# Zalman Reserator V2 pumpe kaputt was nun ?!



## tobanisch_privat (26. Mai 2016)

Bei meinem Zalman Reserator V2 von 2005 ist die Pumpe defekt und kaputt wo bekomme ich Ersatz her Zalman Homepage gibt keine Auskunft mehr über den V2


----------



## tobanisch_privat (27. Mai 2016)

Wem ist das schon passiert ?


----------



## cann0nf0dder (27. Mai 2016)

ich würde ne andere (externe) pumpe nehmen anstelle in so einem Verbundradiator diese auszutauschen .... hab aber keinen reserator vielleicht ist alles viel einfacher als ich es mir vorstelle


----------



## Chimera (28. Mai 2016)

**Fehler von mir, hatte zuerst ne falsche Wakü im Kopf und vergessen, dass es schon vor Jaaaaaahren von Zalman Waküs gab. Drum meinen Müll gelöscht und unten richtiggestellt.**


----------



## chaotium (28. Mai 2016)

Junge das Ding ist 11 Jahre alt. Klar ist das ärgerlich. Schmeiss es raus.


----------



## Chimera (28. Mai 2016)

xtrame90 schrieb:


> Junge das Ding ist 11 Jahre alt. Klar ist das ärgerlich. Schmeiss es raus.




Shit, hast recht, hab mich völlig von den neuen AiOs blenden lassen und völlig vergessen, dass Zalman ja auch früher Waküs hatte. Da die vom Aufbau her eher ner normalen Wakü gleicht, kann man ja einfach die Teile austauschen, welche kaputt sind. In der Anleitung steht sogar, wie man die eingebaute Pumpe durch ein externes Modell austauschen kann (einfach mal auf Seite 14 gucken).

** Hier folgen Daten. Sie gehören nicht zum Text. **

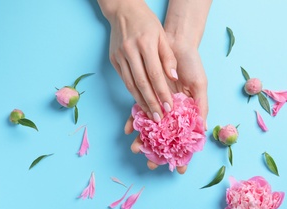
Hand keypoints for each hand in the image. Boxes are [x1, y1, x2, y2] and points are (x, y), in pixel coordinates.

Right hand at [99, 0, 177, 121]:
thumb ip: (168, 58)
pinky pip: (125, 80)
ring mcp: (120, 56)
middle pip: (142, 83)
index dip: (162, 92)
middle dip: (151, 103)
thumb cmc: (147, 23)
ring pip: (131, 84)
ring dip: (141, 102)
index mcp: (145, 44)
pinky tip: (140, 102)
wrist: (123, 10)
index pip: (155, 74)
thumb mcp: (162, 36)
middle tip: (159, 118)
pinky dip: (133, 93)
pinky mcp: (114, 60)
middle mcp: (130, 51)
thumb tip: (173, 78)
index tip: (169, 107)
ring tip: (150, 115)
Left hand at [124, 44, 207, 174]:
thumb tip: (203, 130)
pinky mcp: (146, 96)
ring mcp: (159, 106)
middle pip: (165, 138)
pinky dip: (133, 120)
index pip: (186, 140)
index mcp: (188, 113)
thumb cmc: (192, 64)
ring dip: (143, 140)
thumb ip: (201, 107)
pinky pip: (138, 111)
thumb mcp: (200, 85)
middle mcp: (172, 113)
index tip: (179, 169)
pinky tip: (128, 128)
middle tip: (151, 165)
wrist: (175, 43)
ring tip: (135, 149)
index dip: (183, 154)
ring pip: (150, 128)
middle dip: (158, 153)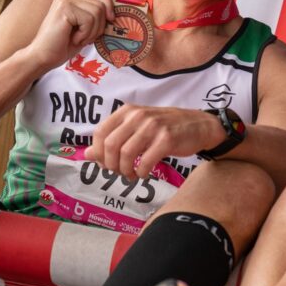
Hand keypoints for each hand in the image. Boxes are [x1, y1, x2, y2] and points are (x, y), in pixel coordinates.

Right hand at [27, 0, 114, 71]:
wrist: (43, 57)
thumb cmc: (63, 44)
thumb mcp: (85, 27)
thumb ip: (97, 15)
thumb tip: (117, 10)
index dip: (108, 4)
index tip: (110, 20)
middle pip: (101, 3)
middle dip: (99, 25)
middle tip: (85, 36)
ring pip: (97, 12)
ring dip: (91, 31)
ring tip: (77, 38)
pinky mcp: (64, 8)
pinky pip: (89, 20)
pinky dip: (85, 34)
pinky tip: (72, 38)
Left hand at [86, 106, 225, 179]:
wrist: (199, 125)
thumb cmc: (166, 128)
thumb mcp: (137, 128)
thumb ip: (113, 139)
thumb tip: (86, 155)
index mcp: (127, 111)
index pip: (100, 133)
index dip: (98, 153)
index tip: (106, 164)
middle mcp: (138, 116)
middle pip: (110, 145)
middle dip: (111, 165)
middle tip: (119, 172)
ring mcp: (152, 126)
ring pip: (126, 154)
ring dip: (125, 171)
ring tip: (131, 175)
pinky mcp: (166, 139)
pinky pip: (145, 161)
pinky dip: (141, 172)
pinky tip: (144, 174)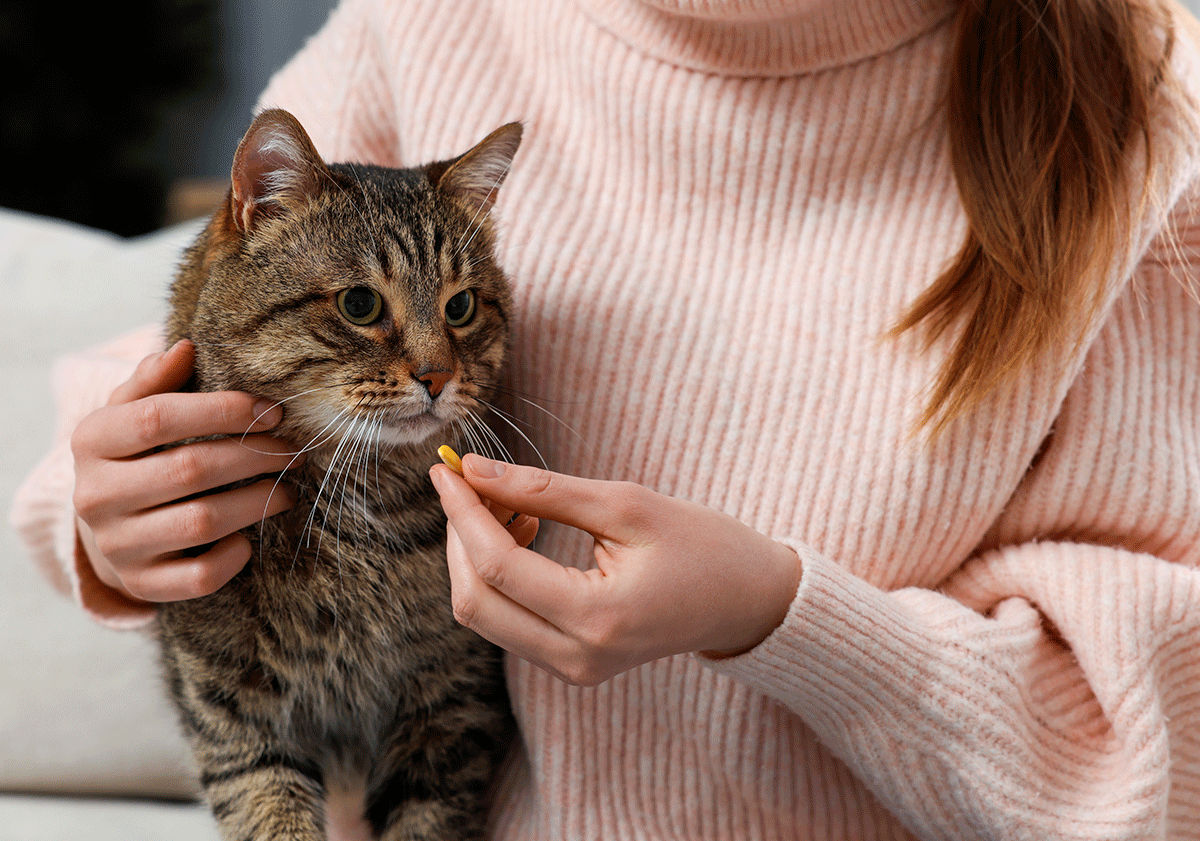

Sprich kannst dir einfach ne andere Pumpe holen und die nach Anleitung einbauen (falls nötig noch nen Ausgleichsbehälter, da ich nicht auf den Bildern erkennen kann, ob die Zalman einen hat oder nicht).
Ob es sich lohnt? Nun, wenn du an der Kühlung hängst und sie günstig reparieren kannst, dann spricht ja nix dagegen. Im Endeffekt musst du alleine wissen, ob es sich lohnt oder nicht.

Edit: Und falls du das Manual nicht mehr hast, dann hier von mir für dich: http://www.zalman.com/DataFile/product/Menual/Reserator11V2_eng.PDF.


----------



## chaotium (29. Mai 2016)

Ja also, warum tuts man dann nicht?


----------